Reproduce the section of the listing that begins at the line containing "属性・連絡手段に関する情報（氏名・住所・性別・生年月日・" and finishes at the line containing "2．共同利用する者の範囲". Include both end lines and nothing beyond them.
=======
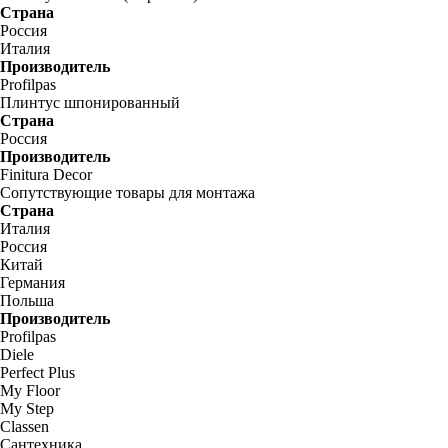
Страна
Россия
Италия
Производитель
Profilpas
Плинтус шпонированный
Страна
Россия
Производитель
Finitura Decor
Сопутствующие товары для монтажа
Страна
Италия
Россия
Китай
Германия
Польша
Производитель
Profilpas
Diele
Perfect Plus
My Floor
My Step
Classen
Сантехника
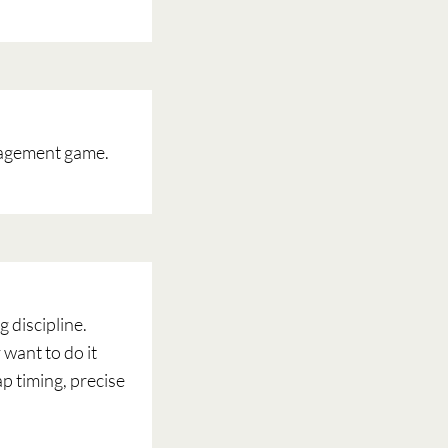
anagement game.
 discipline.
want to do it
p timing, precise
=======
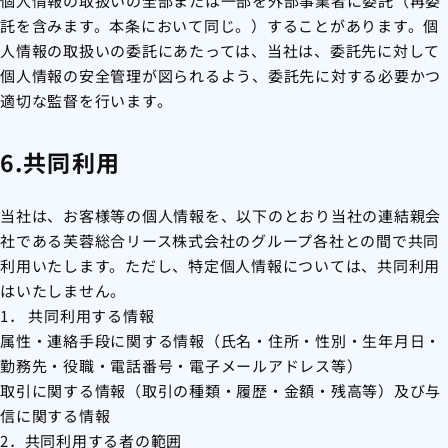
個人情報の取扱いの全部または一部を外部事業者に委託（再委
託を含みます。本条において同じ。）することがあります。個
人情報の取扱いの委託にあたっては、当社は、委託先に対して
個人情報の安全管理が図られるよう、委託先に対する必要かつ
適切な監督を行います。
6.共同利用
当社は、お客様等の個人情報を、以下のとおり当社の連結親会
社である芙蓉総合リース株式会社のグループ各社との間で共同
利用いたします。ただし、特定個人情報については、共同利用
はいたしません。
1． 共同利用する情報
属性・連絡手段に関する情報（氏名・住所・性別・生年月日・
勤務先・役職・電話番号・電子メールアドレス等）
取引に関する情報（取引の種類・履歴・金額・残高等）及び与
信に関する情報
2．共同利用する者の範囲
=======
**Your solution**
属性・連絡手段に関する情報（氏名・住所・性別・生年月日・
勤務先・役職・電話番号・電子メールアドレス等）
取引に関する情報（取引の種類・履歴・金額・残高等）及び与
信に関する情報
2．共同利用する者の範囲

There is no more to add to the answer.